## WORK ORDER
In the entries that follow, how many lines hold the string "medium"? Give only that number.

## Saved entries
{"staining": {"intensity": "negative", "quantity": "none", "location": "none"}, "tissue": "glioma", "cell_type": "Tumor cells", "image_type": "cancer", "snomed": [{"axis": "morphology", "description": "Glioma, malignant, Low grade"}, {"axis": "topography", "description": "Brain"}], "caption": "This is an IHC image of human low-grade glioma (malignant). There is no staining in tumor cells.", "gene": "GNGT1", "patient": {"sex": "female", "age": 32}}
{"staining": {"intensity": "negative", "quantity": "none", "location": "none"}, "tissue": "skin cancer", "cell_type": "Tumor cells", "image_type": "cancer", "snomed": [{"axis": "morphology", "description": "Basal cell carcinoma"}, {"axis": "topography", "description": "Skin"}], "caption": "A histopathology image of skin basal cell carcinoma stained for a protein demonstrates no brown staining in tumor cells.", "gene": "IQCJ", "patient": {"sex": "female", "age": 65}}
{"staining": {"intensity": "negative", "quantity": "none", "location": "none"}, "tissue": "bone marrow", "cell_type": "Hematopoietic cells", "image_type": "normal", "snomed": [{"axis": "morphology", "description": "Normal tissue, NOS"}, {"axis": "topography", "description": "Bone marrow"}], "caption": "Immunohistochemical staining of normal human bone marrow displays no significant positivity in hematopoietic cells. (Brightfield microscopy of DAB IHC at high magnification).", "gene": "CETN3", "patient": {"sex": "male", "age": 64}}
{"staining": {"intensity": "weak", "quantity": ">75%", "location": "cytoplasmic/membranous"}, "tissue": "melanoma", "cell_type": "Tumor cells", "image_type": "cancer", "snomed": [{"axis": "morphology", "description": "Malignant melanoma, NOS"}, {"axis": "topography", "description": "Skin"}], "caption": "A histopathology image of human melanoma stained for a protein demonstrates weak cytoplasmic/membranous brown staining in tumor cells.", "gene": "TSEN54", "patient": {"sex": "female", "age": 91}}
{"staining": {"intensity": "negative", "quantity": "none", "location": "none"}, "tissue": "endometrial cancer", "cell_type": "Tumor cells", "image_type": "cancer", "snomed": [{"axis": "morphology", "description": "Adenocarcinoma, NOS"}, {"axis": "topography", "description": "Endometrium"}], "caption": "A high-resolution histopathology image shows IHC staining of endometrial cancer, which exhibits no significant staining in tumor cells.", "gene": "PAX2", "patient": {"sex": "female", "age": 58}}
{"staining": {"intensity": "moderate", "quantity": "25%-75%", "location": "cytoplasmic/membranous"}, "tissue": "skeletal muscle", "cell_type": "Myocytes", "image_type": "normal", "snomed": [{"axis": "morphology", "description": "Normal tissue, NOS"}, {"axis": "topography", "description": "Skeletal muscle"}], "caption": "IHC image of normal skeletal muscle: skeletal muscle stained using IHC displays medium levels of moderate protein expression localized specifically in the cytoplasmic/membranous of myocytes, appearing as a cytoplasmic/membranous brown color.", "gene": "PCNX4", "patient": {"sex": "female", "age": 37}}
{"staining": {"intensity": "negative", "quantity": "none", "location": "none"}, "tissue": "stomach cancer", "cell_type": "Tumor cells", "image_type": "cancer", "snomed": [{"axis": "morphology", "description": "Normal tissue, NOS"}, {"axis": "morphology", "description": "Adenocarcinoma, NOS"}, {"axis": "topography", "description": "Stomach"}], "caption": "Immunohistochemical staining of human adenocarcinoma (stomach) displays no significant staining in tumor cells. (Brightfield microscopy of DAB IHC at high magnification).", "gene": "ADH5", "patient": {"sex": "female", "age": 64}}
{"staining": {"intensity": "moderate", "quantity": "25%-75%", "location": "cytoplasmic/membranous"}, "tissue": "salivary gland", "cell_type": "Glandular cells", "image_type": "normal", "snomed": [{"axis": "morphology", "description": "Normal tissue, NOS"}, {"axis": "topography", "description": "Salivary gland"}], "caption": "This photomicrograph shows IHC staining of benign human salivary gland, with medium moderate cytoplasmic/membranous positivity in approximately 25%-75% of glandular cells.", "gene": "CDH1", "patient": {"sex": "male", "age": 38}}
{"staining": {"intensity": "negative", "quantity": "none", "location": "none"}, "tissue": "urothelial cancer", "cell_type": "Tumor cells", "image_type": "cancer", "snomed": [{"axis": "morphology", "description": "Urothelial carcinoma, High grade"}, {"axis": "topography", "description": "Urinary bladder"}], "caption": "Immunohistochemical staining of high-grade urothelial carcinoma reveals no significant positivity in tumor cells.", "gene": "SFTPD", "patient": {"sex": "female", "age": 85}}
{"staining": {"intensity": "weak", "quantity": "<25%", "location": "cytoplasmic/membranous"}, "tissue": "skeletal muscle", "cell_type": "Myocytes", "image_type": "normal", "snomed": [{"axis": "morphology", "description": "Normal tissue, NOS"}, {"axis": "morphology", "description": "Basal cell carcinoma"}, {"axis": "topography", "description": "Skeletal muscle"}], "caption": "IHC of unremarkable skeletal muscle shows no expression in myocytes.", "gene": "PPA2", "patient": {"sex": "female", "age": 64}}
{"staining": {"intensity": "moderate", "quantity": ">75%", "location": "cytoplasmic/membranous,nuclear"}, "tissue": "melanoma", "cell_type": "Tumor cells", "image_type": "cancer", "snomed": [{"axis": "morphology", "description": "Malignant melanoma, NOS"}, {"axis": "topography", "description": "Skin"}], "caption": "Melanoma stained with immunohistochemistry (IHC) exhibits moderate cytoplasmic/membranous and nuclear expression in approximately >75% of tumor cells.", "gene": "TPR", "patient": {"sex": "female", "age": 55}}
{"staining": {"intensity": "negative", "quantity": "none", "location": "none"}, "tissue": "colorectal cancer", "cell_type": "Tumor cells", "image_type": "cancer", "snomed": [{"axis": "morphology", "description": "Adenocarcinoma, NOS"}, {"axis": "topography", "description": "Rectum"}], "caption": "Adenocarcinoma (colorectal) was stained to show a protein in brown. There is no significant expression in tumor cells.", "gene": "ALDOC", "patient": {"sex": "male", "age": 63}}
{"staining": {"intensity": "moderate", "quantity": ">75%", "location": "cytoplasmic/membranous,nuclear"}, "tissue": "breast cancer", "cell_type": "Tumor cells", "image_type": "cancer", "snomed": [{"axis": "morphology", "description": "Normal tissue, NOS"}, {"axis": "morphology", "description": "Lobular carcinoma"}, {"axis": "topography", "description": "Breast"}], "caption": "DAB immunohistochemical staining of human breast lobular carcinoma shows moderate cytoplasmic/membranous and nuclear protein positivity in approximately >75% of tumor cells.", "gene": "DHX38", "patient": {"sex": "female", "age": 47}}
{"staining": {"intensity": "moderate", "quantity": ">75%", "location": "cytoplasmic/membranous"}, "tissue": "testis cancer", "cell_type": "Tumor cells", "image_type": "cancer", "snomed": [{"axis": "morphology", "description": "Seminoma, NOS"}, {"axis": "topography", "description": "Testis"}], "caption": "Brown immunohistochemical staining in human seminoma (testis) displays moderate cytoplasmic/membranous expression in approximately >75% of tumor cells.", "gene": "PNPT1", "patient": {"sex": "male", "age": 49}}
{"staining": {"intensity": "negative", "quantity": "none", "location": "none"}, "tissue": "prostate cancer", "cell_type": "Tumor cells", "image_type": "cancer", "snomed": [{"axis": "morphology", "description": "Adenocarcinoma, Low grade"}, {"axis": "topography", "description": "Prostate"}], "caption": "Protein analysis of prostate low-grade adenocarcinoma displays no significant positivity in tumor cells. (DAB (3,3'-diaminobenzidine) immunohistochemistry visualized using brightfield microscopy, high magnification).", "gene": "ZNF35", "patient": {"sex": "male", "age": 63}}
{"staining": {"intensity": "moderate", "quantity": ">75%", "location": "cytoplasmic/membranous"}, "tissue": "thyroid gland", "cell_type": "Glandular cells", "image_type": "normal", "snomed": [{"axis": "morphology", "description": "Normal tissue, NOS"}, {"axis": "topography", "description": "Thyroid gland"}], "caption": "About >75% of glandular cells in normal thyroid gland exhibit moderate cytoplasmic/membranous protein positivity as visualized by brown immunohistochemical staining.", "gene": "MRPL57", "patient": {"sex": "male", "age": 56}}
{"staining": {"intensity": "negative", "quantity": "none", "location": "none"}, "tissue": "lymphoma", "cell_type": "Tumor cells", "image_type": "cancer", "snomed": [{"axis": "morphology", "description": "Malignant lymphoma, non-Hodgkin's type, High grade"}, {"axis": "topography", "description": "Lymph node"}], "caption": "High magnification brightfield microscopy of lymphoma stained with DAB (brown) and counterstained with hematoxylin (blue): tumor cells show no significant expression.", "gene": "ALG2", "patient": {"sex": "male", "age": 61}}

## REPLY
2